★暗黒の星

 「日本人が島を寄こせ、サハリンを寄こせといっている。そんなに領土問題を唱え続けるなら、北海道を取るぞ!」

 だみ声が、「勝利の広場」=写真=に響きわたった。すると、割れんばかりの拍手、喝采が返ってきた。聴衆には、よほど痛快に聞こえるらしい。「その通りだ」「いいぞー」と、歓声も上がっていた。
 1994年7月28日、ロシアの暴れん坊、ロシア自由民主党のジリノフスキー党首がユジノサハリンスクを訪れた。市内の映画館で講演を行った後、さらに旧ソ連がいうところの「南サハリン解放を記念する公園」で青空集会を開いた。

 「オホーツクは、ロシアの内海だ。日本には、魚を1匹も取らせない。北海道にロシア文化会館を建設しても良いが、こっちには必要ない。州内に外国人はいらない。外国人は来ない方がいいんだ。ロシア人がやりたくないと思っている汚い仕事は外国人を雇っても良いが、外国との経済・文化交流はやめるべきだ。仮に経済交流を進めるなら、ロシアの取り分は90%だ」

 これでは、北方領土周辺の安全操業どころか、公海もなにもあったんもんじゃない。石油・天然ガス開発へ日米欧が資本投下して協力しようとしてしていることに対しても、まるで経済侵略呼ばわりだ。

 また、仕事がないなどといいながら、主要な土木・建設作業に北朝鮮や中国の労働者を使っている現実の陰には、こういう他民族への差別感を見る思いだったが、さらにそれを煽るとは…。
 おまけに目前でビデオ取りしていたNHK記者を指さしながら、「私は、もっと日本人を怖がらせたい」とまで言い切っていた。

 私が彼を目の当たりにしたのは、モスクワの最高会議以来2度目だったが、相変わらず過激で、排外的な言動が目立っていた。

 勝利の広場には数百人以上の市民が詰めかけ、やんややんやの盛況ぶりだ。自分自身がユダヤの血を引いているはずだが、ロシア人が少なからぬ偏見を抱いているユダヤ人に対して、まっかな悪罵を浴びせるこの男は、大衆の不満を最もうまく捕らえ、その怒りをうまくあおることで人気を保っていた。

 とりわけ、ソ連崩壊後、急速に生活苦に追われている人々には、エリツィンをはじめとする改革派の現政権をこきおろし、ロシアは世界の大国だとその自尊心をくすぐるこの男の言葉がよほど魅力的に聞こえるようだ。そしてロシア人は「強い男」が好きなのだ。クリントンよりレーガン、長嶋茂雄よりナベツネといったらわかりやすいだろうか。
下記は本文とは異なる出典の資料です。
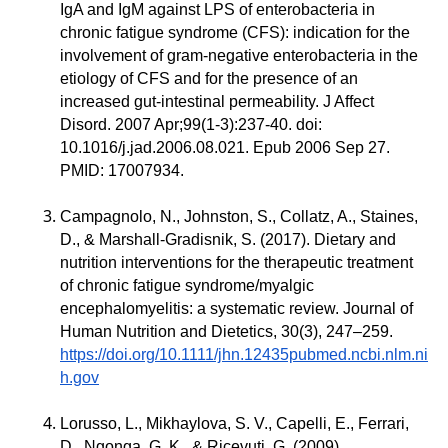
IgA and IgM against LPS of enterobacteria in
chronic fatigue syndrome (CFS): indication for the
involvement of gram-negative enterobacteria in the
etiology of CFS and for the presence of an
increased gut-intestinal permeability. J Affect
Disord. 2007 Apr;99(1-3):237-40. doi:
10.1016/j.jad.2006.08.021. Epub 2006 Sep 27.
PMID: 17007934.
Campagnolo, N., Johnston, S., Collatz, A., Staines,
D., & Marshall-Gradisnik, S. (2017). Dietary and
nutrition interventions for the therapeutic treatment
of chronic fatigue syndrome/myalgic
encephalomyelitis: a systematic review. Journal of
Human Nutrition and Dietetics, 30(3), 247–259.
https://doi.org/10.1111/jhn.12435pubmed.ncbi.nlm.ni
h.gov
Lorusso, L., Mikhaylova, S. V., Capelli, E., Ferrari,
D., Ngonga, G. K., & Ricevuti, G. (2009).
 この年の3月、既にユジノにはロシア自由民主党の支部が旗揚げしていた。前年末の連邦議会選挙で、サハリン州の比例選挙の3割以上を自民党が占めており、極東での自民党人気は台風の目となってきていた。

 ジリノフスキーには建設的なプランも、裏付けも何もないのだが、夢みたいな話をばらまき、自分たちがこんな惨めな思いをしているのは外国人のせいだ−と言いたい放題いえば、大衆もカタルシスを感じるだろう。冷静に自分たちの姿を認めることは、だれだって辛いのだから。

                 

 確かに、「アメリカと世界を分かつ大国に暮らし、一生懸命生きてきた俺たちが、なんでこんな惨めな生活をしなくちゃならないんだ」という思いは、とりわけサハリンの人々の心に強まっていた。生活は苦しくなる一方で、モスクワは何もしてくれない。大陸棚の石油天然ガス開発でも、自分たちにメリットは感じられない。一部の官僚や金持ちと外国人が好き勝手にサハリンを食い物にしてしまうのではないか。そんな反発が静かに広まっていたのだから、ジリノフスキーは救世主のように見えたのかもしれない。

 
 翌日、サハリン州議会の議事堂で、記者会見したジリノフスキーは、こちらの質問に前日と同様の内容を回答した挙げ句、「天皇は、戦犯だ。極刑にしてやる」などと暴言を吐く始末。天皇の戦争責任については立場立場で意見はあると思う。だが、仮にもロシアの国会議員とあろうものが、大衆の面前で、隣国の象徴に向かって一方的に罵倒を浴びせるというのはいかがなものか。

 旧ソ連の崩壊後、西側がどれほど金融支援をしたのか、投資をしようとしているのか、まったくわきまえずにこういうアジテーションを繰り返せば、事情のわかっていないサハリン大衆の心に、日本をはじめ欧米への反発心が高まるのは想像に難くない。

 日ロ間の正常な関係を築くためには、日常的な交流、ふれあいがより重要になってきていると思う。相互の理解が進まなければ、不要な摩擦が生じるのは必至だ。それだけ双方の利害関係が絡み合う時代なのだから。